Text excerpt
※

An example of a scareware pop up. Clicking anything on this popup will install further malware on your machine.
Since the mid 1980’s personal computer users have been plagued with Malware. In the early days most (if not all) were viruses, which explains why modern day Malware are stereotypically labeled as viruses.

Early versions of Malware quite often originated from programming code written for a positive intention. However, eventually the “evil doers” (also known as ‘hackers’) manipulated this code and used it for darker purposes. Many of the early viruses were written as pranks, or as a means for programmers to showcase their abilities, much like graffiti on a wall. Periodically, creators were even naïve to the potential havoc their creation could or did impose.

Nowadays Malware has become so much more than just annoying programmers’ experiments. Since the explosive world wide use of broadband internet, the potential to make money with Malware is almost limitless. Many organisations (including crime syndicates) have realised this and are seizing the opportunity while the majority of end users are oblivious to the risk. The payloads that are executed by much of todays’ Malware can be quite sinister.

Examples of the variety of techniques used are:

Key Loggers – These are programs designed to track the keys pressed on a keyboard without the user’s knowledge. Malicious uses for this include password capturing and information retrieval. For example - text written in an email is recorded and the user’s writing style can then be mimicked to impersonate the author.

※

Input data
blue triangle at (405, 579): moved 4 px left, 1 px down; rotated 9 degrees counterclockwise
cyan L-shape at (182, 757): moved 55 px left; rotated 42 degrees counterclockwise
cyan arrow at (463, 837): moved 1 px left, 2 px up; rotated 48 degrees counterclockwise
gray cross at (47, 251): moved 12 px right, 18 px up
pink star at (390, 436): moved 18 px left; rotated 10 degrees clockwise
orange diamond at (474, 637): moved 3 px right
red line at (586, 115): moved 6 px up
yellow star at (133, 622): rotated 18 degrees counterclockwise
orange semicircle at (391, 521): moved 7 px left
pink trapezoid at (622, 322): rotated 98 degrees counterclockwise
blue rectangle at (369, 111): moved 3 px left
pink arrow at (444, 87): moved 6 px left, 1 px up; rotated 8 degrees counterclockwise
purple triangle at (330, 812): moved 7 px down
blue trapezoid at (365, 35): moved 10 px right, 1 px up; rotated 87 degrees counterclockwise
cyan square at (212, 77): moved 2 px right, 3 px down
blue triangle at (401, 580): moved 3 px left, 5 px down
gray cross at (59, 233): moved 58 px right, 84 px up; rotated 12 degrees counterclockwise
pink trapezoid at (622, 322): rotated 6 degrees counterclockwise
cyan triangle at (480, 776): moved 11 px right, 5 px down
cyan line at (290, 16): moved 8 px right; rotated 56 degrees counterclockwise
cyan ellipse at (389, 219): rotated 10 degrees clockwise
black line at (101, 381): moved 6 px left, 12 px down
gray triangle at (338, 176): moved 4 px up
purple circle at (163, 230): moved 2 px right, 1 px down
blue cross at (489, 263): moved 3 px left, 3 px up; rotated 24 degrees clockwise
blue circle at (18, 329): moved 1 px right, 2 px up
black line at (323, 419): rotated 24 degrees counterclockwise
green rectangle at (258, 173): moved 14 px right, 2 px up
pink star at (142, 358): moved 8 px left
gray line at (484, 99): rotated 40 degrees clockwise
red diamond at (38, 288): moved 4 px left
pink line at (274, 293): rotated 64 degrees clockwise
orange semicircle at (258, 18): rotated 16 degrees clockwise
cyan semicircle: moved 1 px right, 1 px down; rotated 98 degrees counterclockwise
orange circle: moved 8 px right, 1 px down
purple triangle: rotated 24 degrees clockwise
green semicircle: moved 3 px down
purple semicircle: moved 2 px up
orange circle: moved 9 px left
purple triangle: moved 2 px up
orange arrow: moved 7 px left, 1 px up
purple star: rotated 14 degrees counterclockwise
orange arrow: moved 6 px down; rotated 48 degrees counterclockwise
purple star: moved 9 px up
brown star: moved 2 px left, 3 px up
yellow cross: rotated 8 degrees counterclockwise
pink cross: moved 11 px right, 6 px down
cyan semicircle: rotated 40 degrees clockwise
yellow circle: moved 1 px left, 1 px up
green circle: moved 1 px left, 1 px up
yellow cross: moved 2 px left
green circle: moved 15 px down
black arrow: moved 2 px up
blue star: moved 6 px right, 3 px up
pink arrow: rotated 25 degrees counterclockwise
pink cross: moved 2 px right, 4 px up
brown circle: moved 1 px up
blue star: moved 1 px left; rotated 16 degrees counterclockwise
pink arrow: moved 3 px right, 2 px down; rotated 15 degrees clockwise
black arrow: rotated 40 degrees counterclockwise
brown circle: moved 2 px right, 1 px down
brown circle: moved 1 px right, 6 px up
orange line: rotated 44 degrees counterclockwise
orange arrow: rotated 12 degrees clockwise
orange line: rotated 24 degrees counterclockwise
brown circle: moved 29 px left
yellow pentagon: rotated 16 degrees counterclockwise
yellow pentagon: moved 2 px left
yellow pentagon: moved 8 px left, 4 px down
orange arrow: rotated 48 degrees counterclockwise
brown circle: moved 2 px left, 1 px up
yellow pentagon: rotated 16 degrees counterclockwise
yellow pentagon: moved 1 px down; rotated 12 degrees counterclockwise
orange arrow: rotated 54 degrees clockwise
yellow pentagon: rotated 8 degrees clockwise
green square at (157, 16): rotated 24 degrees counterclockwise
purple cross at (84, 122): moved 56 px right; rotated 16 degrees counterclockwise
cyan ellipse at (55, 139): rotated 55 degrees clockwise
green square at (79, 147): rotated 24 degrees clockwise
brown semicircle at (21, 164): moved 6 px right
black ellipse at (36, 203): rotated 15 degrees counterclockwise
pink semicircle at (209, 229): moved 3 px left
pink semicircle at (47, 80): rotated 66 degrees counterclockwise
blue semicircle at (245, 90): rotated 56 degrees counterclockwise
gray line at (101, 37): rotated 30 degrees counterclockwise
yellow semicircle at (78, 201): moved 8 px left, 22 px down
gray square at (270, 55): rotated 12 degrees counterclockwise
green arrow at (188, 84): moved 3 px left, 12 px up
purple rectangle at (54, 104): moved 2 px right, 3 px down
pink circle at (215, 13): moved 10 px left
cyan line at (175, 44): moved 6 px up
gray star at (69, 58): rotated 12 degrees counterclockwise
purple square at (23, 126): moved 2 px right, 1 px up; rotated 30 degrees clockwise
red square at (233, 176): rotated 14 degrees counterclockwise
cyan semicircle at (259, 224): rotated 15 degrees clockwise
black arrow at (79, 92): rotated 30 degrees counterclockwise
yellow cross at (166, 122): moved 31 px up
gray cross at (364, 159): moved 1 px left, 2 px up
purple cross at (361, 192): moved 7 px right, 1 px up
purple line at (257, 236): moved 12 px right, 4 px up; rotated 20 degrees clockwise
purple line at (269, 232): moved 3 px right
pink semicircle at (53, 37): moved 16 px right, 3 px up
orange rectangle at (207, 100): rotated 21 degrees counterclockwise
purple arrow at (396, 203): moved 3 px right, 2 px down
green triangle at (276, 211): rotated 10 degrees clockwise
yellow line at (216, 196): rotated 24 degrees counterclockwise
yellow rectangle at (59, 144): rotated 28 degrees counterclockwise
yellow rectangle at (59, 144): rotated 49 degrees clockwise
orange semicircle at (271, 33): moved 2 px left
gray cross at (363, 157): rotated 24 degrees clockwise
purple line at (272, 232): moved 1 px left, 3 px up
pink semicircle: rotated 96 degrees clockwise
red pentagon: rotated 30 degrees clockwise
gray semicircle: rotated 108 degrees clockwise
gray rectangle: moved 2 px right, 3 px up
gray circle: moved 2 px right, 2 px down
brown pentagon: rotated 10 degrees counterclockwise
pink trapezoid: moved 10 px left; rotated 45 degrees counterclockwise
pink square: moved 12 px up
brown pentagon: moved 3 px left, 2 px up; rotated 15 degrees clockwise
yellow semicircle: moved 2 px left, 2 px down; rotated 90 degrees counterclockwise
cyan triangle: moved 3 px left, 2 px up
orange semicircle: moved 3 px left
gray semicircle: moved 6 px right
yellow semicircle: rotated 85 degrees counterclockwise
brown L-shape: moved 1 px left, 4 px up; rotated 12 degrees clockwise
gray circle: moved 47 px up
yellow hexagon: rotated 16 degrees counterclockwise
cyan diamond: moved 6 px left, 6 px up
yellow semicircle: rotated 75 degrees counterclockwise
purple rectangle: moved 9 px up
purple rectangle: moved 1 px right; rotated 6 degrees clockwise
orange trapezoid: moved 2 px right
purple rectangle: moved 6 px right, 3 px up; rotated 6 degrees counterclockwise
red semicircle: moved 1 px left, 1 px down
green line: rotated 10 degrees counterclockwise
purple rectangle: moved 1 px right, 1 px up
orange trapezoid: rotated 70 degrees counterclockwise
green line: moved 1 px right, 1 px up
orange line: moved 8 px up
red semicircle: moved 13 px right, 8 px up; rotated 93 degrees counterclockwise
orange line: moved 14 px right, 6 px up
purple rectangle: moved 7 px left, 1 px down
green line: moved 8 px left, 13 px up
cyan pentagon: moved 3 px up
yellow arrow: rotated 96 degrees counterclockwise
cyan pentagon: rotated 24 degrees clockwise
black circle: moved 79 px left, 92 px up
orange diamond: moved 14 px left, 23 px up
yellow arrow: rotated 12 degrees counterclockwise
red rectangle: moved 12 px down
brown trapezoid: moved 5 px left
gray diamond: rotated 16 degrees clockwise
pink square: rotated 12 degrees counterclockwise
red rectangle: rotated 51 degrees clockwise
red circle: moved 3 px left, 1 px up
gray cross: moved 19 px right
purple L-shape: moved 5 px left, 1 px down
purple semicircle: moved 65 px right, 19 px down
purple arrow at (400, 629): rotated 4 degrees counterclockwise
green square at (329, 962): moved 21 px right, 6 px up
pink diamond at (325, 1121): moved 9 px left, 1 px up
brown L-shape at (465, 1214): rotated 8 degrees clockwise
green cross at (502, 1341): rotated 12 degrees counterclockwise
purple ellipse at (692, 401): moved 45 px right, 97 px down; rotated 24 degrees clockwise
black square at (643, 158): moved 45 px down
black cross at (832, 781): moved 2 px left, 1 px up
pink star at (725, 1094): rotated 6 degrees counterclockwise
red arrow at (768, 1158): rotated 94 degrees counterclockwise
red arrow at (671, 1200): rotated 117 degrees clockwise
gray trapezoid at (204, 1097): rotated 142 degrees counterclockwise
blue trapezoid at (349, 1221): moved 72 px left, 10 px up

※

Assignment 1
In the malware text, what other name is given for the "evil doers"?
Assignment 2
Please transcribe the stretch of the malware text from "Since the mid" through "or did impose.".
Nothing here depends on the lines.

Answer area 1
Hackers.

Answer area 2
Since the mid 1980’s personal computer users have been plagued with Malware. In the early days most (if not all) were viruses, which explains why modern day Malware are stereotypically labeled as viruses.

Early versions of Malware quite often originated from programming code written for a positive intention. However, eventually the “evil doers” (also known as ‘hackers’) manipulated this code and used it for darker purposes. Many of the early viruses were written as pranks, or as a means for programmers to showcase their abilities, much like graffiti on a wall. Periodically, creators were even naïve to the potential havoc their creation could or did impose.